“One of my forefathers is Baron Ferdinand von Wrangel who came to Alaska in the 1830s. And I come from a very long line of von Wrangel’s from Estonia.”

That’s Greta von Wrangel; she’s currently touring Southeast Alaska to find out more about her heritage. She recently made a stop in Wrangell.

“I was born in Estonia, and my father, mother, and their three children immigrated to America in 1951,” she says.

Greta later made it to Seattle, Washington where she studied at the University of Washington and is where she has lived most of her life. She says about a year ago she was given a diary about Admiral Ferdinand von Wrangel that made her start thinking about her own ancestry and where they have been.

“A companion and I read a book called ‘Fighting for truth: The life and deeds of Admiral Ferdinand von Wrangel.’ His diary is written in the book, and we read it in German and since we started reading it a year ago I have known I wanted to come to Wrangell, Alaska,” she says.

Greta spent the afternoon in Wrangell Monday, August 29th meeting with locals, city officials, visiting the sites and viewed a totem pole blessing ceremony at Chief Shakes Island.
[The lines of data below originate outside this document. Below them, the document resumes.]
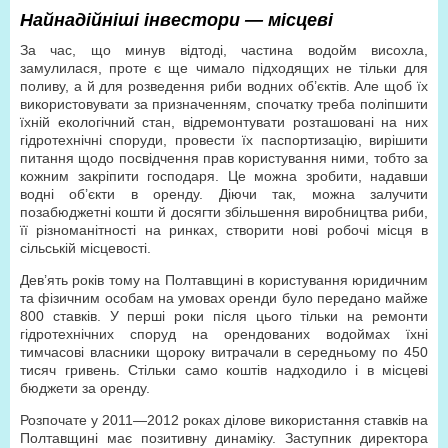
Найнадійніші інвестори — місцеві
За час, що минув відтоді, частина водойм висохла,
замулилася, проте є ще чимало підходящих не тільки для
поливу, а й для розведення риби водних об’єктів. Але щоб їх
використовувати за призначенням, спочатку треба поліпшити
їхній екологічний стан, відремонтувати розташовані на них
гідротехнічні споруди, провести їх паспортизацію, вирішити
питання щодо посвідчення прав користування ними, тобто за
кожним закріпити господаря. Це можна зробити, надавши
водні об’єкти в оренду. Діючи так, можна залучити
позабюджетні кошти й досягти збільшення виробництва риби,
її різноманітності на ринках, створити нові робочі місця в
сільській місцевості.
Дев’ять років тому на Полтавщині в користування юридичним
та фізичним особам на умовах оренди було передано майже
800 ставків. У перші роки після цього тільки на ремонти
гідротехнічних споруд на орендованих водоймах їхні
тимчасові власники щороку витрачали в середньому по 450
тисяч гривень. Стільки само коштів надходило і в місцеві
бюджети за оренду.
Розпочате у 2011—2012 роках ділове використання ставків на
Полтавщині має позитивну динаміку. Заступник директора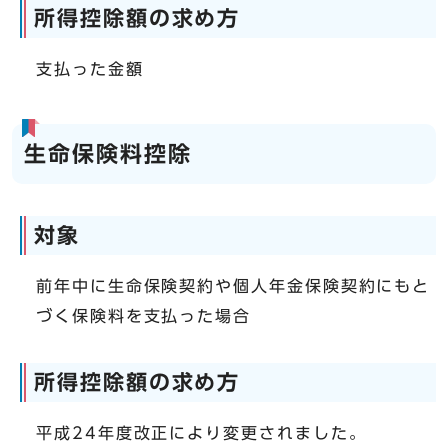
所得控除額の求め方
支払った金額
生命保険料控除
対象
前年中に生命保険契約や個人年金保険契約にもと
づく保険料を支払った場合
所得控除額の求め方
平成24年度改正により変更されました。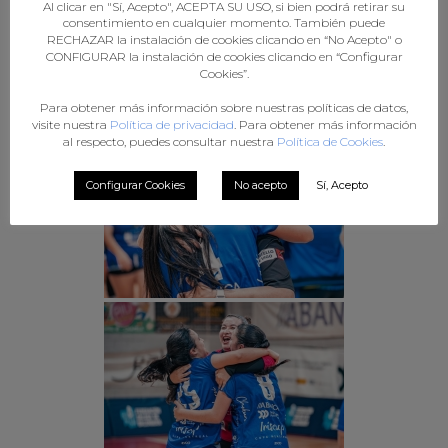
Al clicar en "Sí, Acepto", ACEPTA SU USO, si bien podrá retirar su
consentimiento en cualquier momento. También puede
RECHAZAR la instalación de cookies clicando en “No Acepto" o
CONFIGURAR la instalación de cookies clicando en “Configurar
Cookies”.
Para obtener más información sobre nuestras políticas de datos,
visite nuestra
Política de privacidad
. Para obtener más información
al respecto, puedes consultar nuestra
Política de Cookies
.
Configurar Cookies
No acepto
Sí, Acepto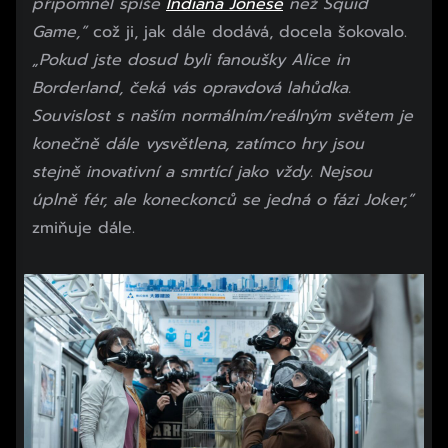
připomněl spíše
Indiana Jonese
než Squid
Game,”
což ji, jak dále dodává, docela šokovalo.
„Pokud jste dosud byli fanoušky Alice in
Borderland, čeká vás opravdová lahůdka.
Souvislost s naším normálním/reálným světem je
konečně dále vysvětlena, zatímco hry jsou
stejně inovativní a smrtící jako vždy. Nejsou
úplně fér, ale koneckonců se jedná o fázi Joker,”
zmiňuje dále.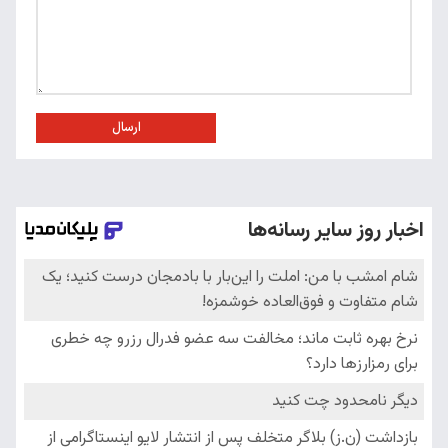
ارسال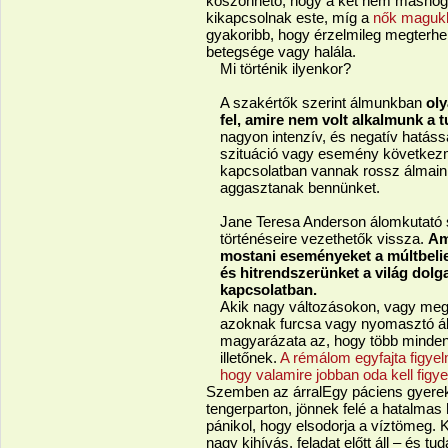
köszönhető, hogy a két nem máshogy
kikapcsolnak este, míg a
nők magukka
gyakoribb, hogy érzelmileg megterhe
betegsége vagy halála.
Mi történik ilyenkor?
A szakértők szerint álmunkban
ol
fel, amire nem volt alkalmunk a 
nagyon intenzív, és negatív hatáss
szituáció vagy esemény következ
kapcsolatban vannak rossz álmaink
aggasztanak bennünket.
Jane Teresa Anderson álomkutató s
történéseire vezethetők vissza.
Am
mostani eseményeket a múltbeliek
és hitrendszerünket a világ dolga
kapcsolatban.
Akik nagy változásokon, vagy meg
azoknak furcsa vagy nyomasztó ál
magyarázata az, hogy több mindent 
illetőnek.
A rémálom egyfajta figyelm
hogy valamire jobban oda kell figyeln
Szemben az árralEgy páciens gyerekko
tengerparton, jönnek felé a hatalmas
pánikol, hogy elsodorja a víztömeg. K
nagy kihívás, feladat előtt áll – és tud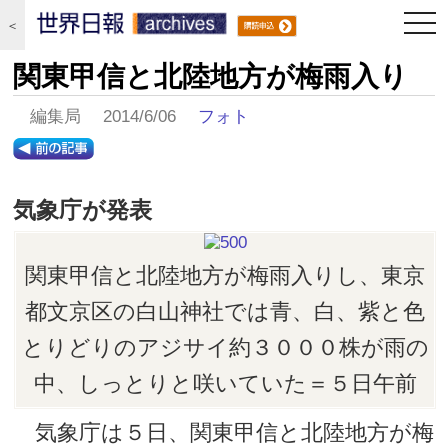
togg
＜
navi
関東甲信と北陸地方が梅雨入り
編集局 2014/6/06
フォト
気象庁が発表
関東甲信と北陸地方が梅雨入りし、東京
都文京区の白山神社では青、白、紫と色
とりどりのアジサイ約３０００株が雨の
中、しっとりと咲いていた＝５日午前
気象庁は５日、関東甲信と北陸地方が梅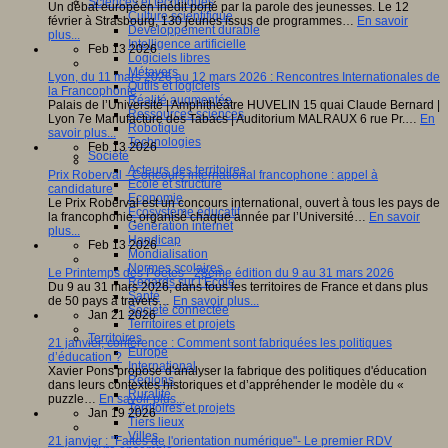
Sciences et techniques
Un débat européen inédit porté par la parole des jeunesses. Le 12
Culture scientifique
février à Strasbourg, 130 jeunes issus de programmes…
En savoir
Développement durable
plus...
Intelligence artificielle
Feb 13 2026
Logiciels libres
Métavers
Lyon, du 11 mars 2026 au 12 mars 2026 : Rencontres Internationales de
Outils et logiciels
la Francophonie
Réalité augmentée
Palais de l’Université | Amphithéâtre HUVELIN 15 quai Claude Bernard |
Ressources sciences
Lyon 7e Manufacture des Tabacs | Auditorium MALRAUX 6 rue Pr.…
En
Robotique
savoir plus...
Technologies
Feb 13 2026
Société
Acteurs des territoires
Prix Roberval - Concours international francophone : appel à
Ecole et structure
candidature
Economie
Le Prix Roberval est un concours international, ouvert à tous les pays de
Ecosystème éducatif
la francophonie, organisé chaque année par l’Université…
En savoir
Génération internet
plus...
Handicap
Feb 13 2026
Mondialisation
Normes scolaires
Le Printemps des Poètes - 28ème édition du 9 au 31 mars 2026
Regards sur l’Ecole
Du 9 au 31 mars 2026, dans tous les territoires de France et dans plus
Santé
de 50 pays à travers…
En savoir plus...
Société connectée
Jan 21 2026
Territoires et projets
Territoires
21 janvier, conférence : Comment sont fabriquées les politiques
Europe
d’éducation ?
International
Xavier Pons propose d'analyser la fabrique des politiques d'éducation
Régions
dans leurs contextes historiques et d’appréhender le modèle du «
Ruralité
puzzle…
En savoir plus...
Territoires et projets
Jan 19 2026
Tiers lieux
Villes
21 janvier : "Faites de l'orientation numérique"- Le premier RDV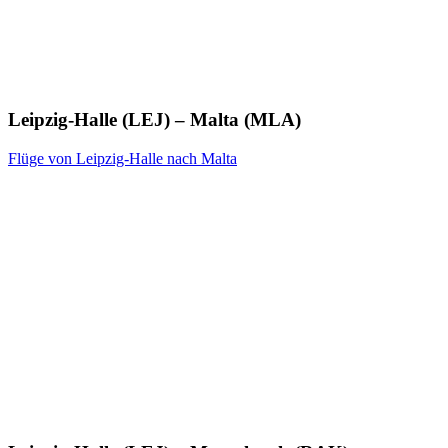
Leipzig-Halle (LEJ) – Malta (MLA)
Flüge von Leipzig-Halle nach Malta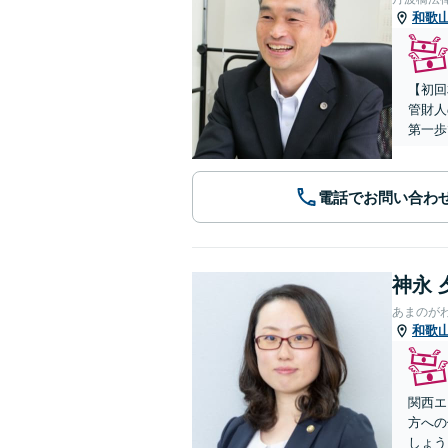
和歌
【初回
管財人
第一歩
電話でお問い合わ
神永 
あまのが
和歌
関西エ
方への
しょう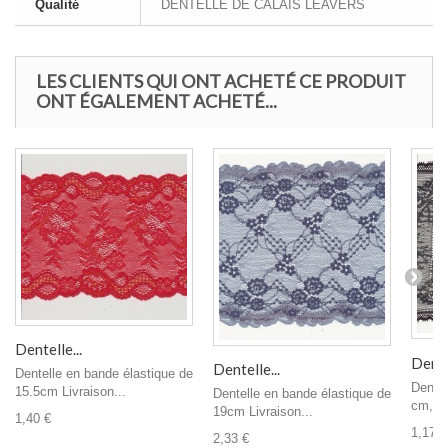
Qualité
DENTELLE DE CALAIS LEAVERS
LES CLIENTS QUI ONT ACHETÉ CE PRODUIT
ONT ÉGALEMENT ACHETÉ...
Dentelle...
Dentel
Dentelle...
Dentelle en bande élastique de
Dentel
15.5cm Livraison...
Dentelle en bande élastique de
cm, gr
19cm Livraison...
1,40 €
1,17 €
2,33 €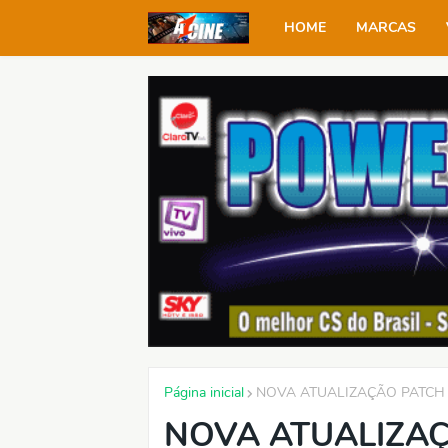
HOME
MARCAS
Página inicial
NOVA ATUALIZAÇÃO PATCH 
NOVA ATUALIZAÇ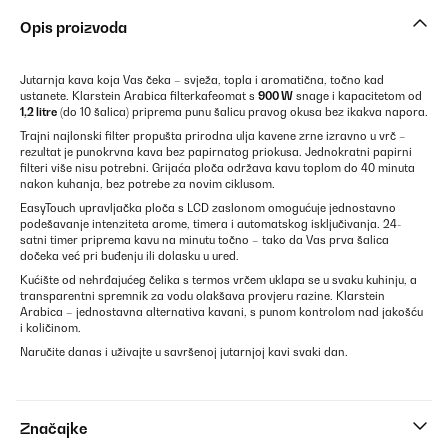
Opis proizvoda
Jutarnja kava koja Vas čeka – svježa, topla i aromatična, točno kad
ustanete. Klarstein Arabica filterkafeomat s
900 W
snage i kapacitetom od
1,2 litre
(do 10 šalica) priprema punu šalicu pravog okusa bez ikakva napora.
Trajni najlonski filter propušta prirodna ulja kavene zrne izravno u vrč –
rezultat je punokrvna kava bez papirnatog priokusa. Jednokratni papirni
filteri više nisu potrebni. Grijaća ploča održava kavu toplom do 40 minuta
nakon kuhanja, bez potrebe za novim ciklusom.
EasyTouch upravljačka ploča s LCD zaslonom omogućuje jednostavno
podešavanje intenziteta arome, timera i automatskog isključivanja. 24-
satni timer priprema kavu na minutu točno – tako da Vas prva šalica
dočeka već pri buđenju ili dolasku u ured.
Kućište od nehrđajućeg čelika s termos vrčem uklapa se u svaku kuhinju, a
transparentni spremnik za vodu olakšava provjeru razine. Klarstein
Arabica – jednostavna alternativa kavani, s punom kontrolom nad jakošću
i količinom.
Naručite danas i uživajte u savršenoj jutarnjoj kavi svaki dan.
Značajke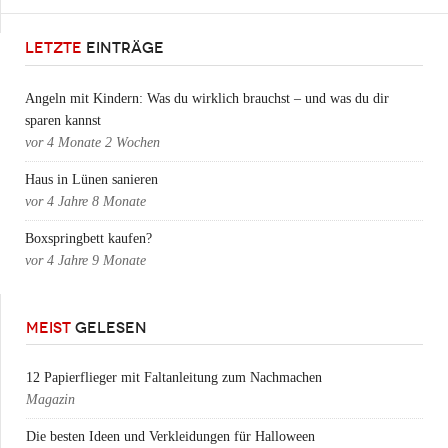
LETZTE
EINTRÄGE
Angeln mit Kindern: Was du wirklich brauchst – und was du dir
sparen kannst
vor
4 Monate 2 Wochen
Haus in Lünen sanieren
vor
4 Jahre 8 Monate
Boxspringbett kaufen?
vor
4 Jahre 9 Monate
MEIST
GELESEN
12 Papierflieger mit Faltanleitung zum Nachmachen
Magazin
Die besten Ideen und Verkleidungen für Halloween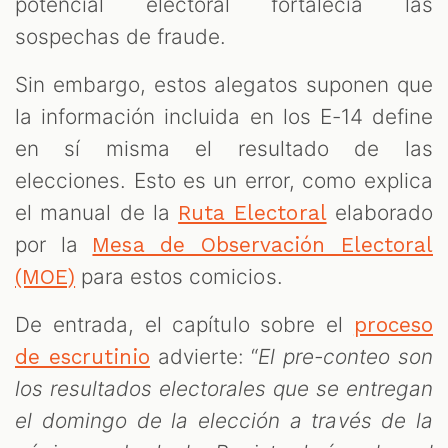
potencial electoral fortalecía las
sospechas de fraude.
Sin embargo, estos alegatos suponen que
la información incluida en los E-14 define
en sí misma el resultado de las
elecciones. Esto es un error, como explica
el manual de la
elaborado
Ruta Electoral
por la
Mesa de Observación Electoral
para estos comicios.
(MOE)
De entrada, el capítulo sobre el
proceso
advierte: “
El pre-conteo son
de escrutinio
los resultados electorales que se entregan
el domingo de la elección a través de la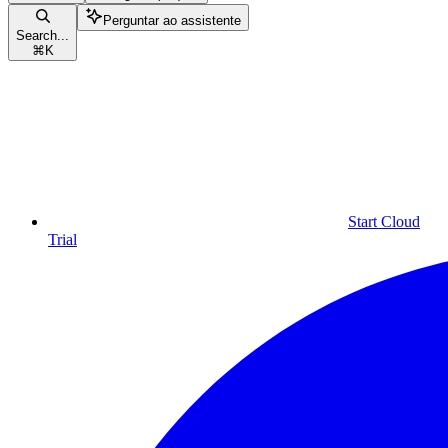
Perguntar ao assistente
Search...
⌘
K
Start Cloud
Trial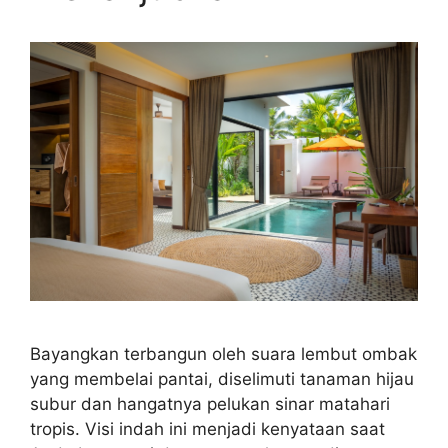
Bayangkan terbangun oleh suara lembut ombak
yang membelai pantai, diselimuti tanaman hijau
subur dan hangatnya pelukan sinar matahari
tropis. Visi indah ini menjadi kenyataan saat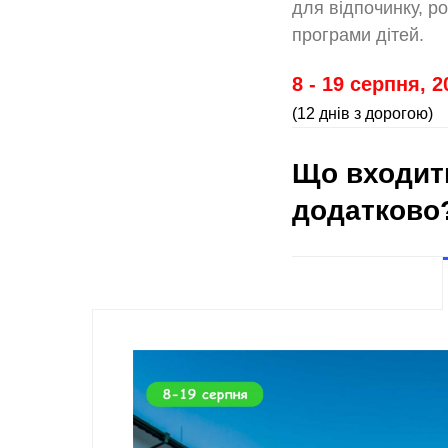
для відпочинку, р
програми дітей.
8 - 19 серпня, 2
(12 днів з дорогою)
Що входить
додатково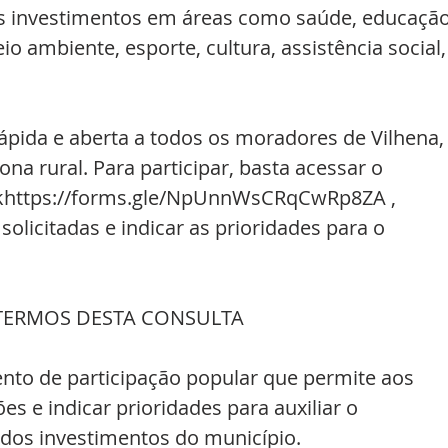
dos investimentos em áreas como saúde, educação
eio ambiente, esporte, cultura, assistência social,
rápida e aberta a todos os moradores de Vilhena,
na rural. Para participar, basta acessar o 
inkhttps://forms.gle/NpUnnWsCRqCwRp8ZA , 
olicitadas e indicar as prioridades para o 
 TERMOS DESTA CONSULTA 
ento de participação popular que permite aos 
s e indicar prioridades para auxiliar o 
dos investimentos do município.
Inside Chief Shakes House, she examines the art work and cultural artifacts and says she’s excited to take what she’s learned about the von Wrangell line from her visit to Wrangell back to her family and pass it down to her grandchildren.

“It is interesting because he was an explorer and without much knowledge trekked through the ice and snows of Siberia and came to Alaska that way. We kind of have been following his trek to Alaska. And I would like to teach my children about this,” she says.

The Wrangell Museum notes that over the past two months Wrangell has seen over 2,000 tourists.